*STATED EXERCISE*.
Extend the article on predictive quality in manufacturing, picking up right after its final line and keeping its style; leave the entries that follow it untouched.
[start of DOCUMENT EXTRACT]
Long, arduous root cause analysis investigations don’t lead to process improvements. Siloed data from machine sensor signals that take a data scientist to analyze and untangle. Persistent quality issues that frankly, there isn’t enough time to solve. And worst of all... the threat of a major quality spill looming around the corner.
These are the nightmares of manufacturing and quality engineers and managers.
Industry 4.0 has ushered in a wave of incredible advances to make manufacturing smarter, faster, and more precise. But quality teams have still been struggling with the same problems that they have for decades.
Now, advances in quality are finally available to change that.
What makes predictive quality possible?
Predictive quality is the term used to describe the new wave of advancement in quality that, when applied effectively, can drastically reduce scrap and rework, accelerate root cause analysis, and prevent quality spills. There are three technologies that predictive quality relies on to make this possible:
- AI and machine learning. AI and machine learning is now accessible and can be operationalized for a wide range of industrial applications. Talented engineers and data scientists have begun to explore different applications to solve problems in manufacturing. Recently, predictive quality tools that use machine learning have become commercially available.
- The maturity of data collection. Most manufacturers now have enough infrastructure in place and literacy around the data that their production environments generate. The availability of this data is crucial for predictive quality. Machine learning algorithms ingest this data and analyze it to solve quality problems.
- The adoption of cloud computing. Complex machine learning algorithms and large volumes of data take a tremendous amount of processing power. Cloud computing offers a fast, secure, and scalable platform on which a predictive quality tool can run.
The key to leveraging these three technologies to improve quality is to create an operational software platform that can be used to apply them on the shop floor. Speed is critical to manufacturing, and any new tool needs to keep up with the pace. A predictive quality tool can ingest and analyze data in real time. Engineers and operators can access the platform online to view data visualizations and analysis. All of their manufacturing data is in one place, to view in real time, or explore historical trends.
What Does Predictive Quality Actually Do?
[end of DOCUMENT EXTRACT]
[start of INFORMATION PROVIDED]
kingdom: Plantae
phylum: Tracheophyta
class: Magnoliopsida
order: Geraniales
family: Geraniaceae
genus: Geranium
[end of INFORMATION PROVIDED]
*ANSWER TO THIS TASK*.
To summarize so far, predictive quality helps manufacturers harness the growing breadth of production data through a combination of powerful cloud technologies and purpose-built AI and ML algorithms that derive insights not otherwise possible through time consuming manual means alone. A predictive quality tool is a digital platform that is designed for engineers and operators to help them solve production problems. A predictive quality tool focuses on three major functions:
• Connecting all manufacturing data. A predictive quality tool ingests process data, test data, and any other source that may influence product quality. Want to know how the ambient temperature of your facility affects the test performance of your products? Are you curious how a tolerance adjustment in operation 3 affects end-of-line test outcomes? You can discover the answers to these questions using a predictive quality tool easily. No more manual analysis using spreadsheets.
• Predicting quality issues on the line. In a predictive quality tool, machine learning algorithms ingest manufacturing and test data to deeply understand complex processes. The software alerts engineers and operators about upcoming production issues so that they can act swiftly to prevent them. Manufacturers no longer need to wait until end-of-line tests to discover defects.
• Automating root cause analysis investigations. The deep analysis and understanding that the predictive quality platform forms through analyzing hundreds or thousands of machine sensor signals makes it possible to show correlations between a product that failed a test, and the process conditions that created it. Engineers can instantly view a prioritized “short list” of sensor signals that relate to a defective part. This can save hours or days of manual investigation to find a problem.
Predictive quality is a shift left for manufacturing
The term “shift left” came from the software industry. It means to take the attention traditionally put towards quality testing at the end of the process and shift it “left”, as seen in the graph below. In software, this meant to start testing the quality of the code early on in the development process, instead of waiting until the end when a bug could be hard to fix at that point.
In manufacturing, shifting left refers to moving away from relying on quality gates such as end-of-line or in-process testing to find defects. Predictive quality allows manufacturers to spread the attention to quality more evenly throughout the process. By predicting defects before they happen, the process wastes much fewer resources and materials. Not only is quality improved, but so is overall efficiency in the plant.
Does predictive quality make statistical process control (SPC) obsolete?
Many manufacturers have a love-hate relationship with SPC. For many, this is the best tool they have to control quality and manage their process. But for some, the limitations of it are obvious. Readings from different sensor signals are siloed from one another, and unless they are all continuously monitored by a human, it is difficult to spot subtle trends. Understanding how these signals relate to one another and affect testing outcomes is an even greater challenge. Historical data often needs to be pulled from PLCs with a USB stick, and hours could be spent organizing and analyzing it to gain any insights.
Predictive quality has none of these limitations. It is flexible and adaptable, and can handle complex problems with ease. However, that doesn’t mean that SPC is going away. There is still a place for fixed control limits and control charts to work alongside machine learning algorithms in a predictive quality platform.
Dive deeper into predictive quality
This article only scratches the surface on the topic of predictive quality. Read the whitepaper authored by Greta Cutulenco, Mike Ciceri, Joseph Biron and Jim Ingerslew, a group of industry experts who have collaborated to define the term and detail its importance to manufacturers.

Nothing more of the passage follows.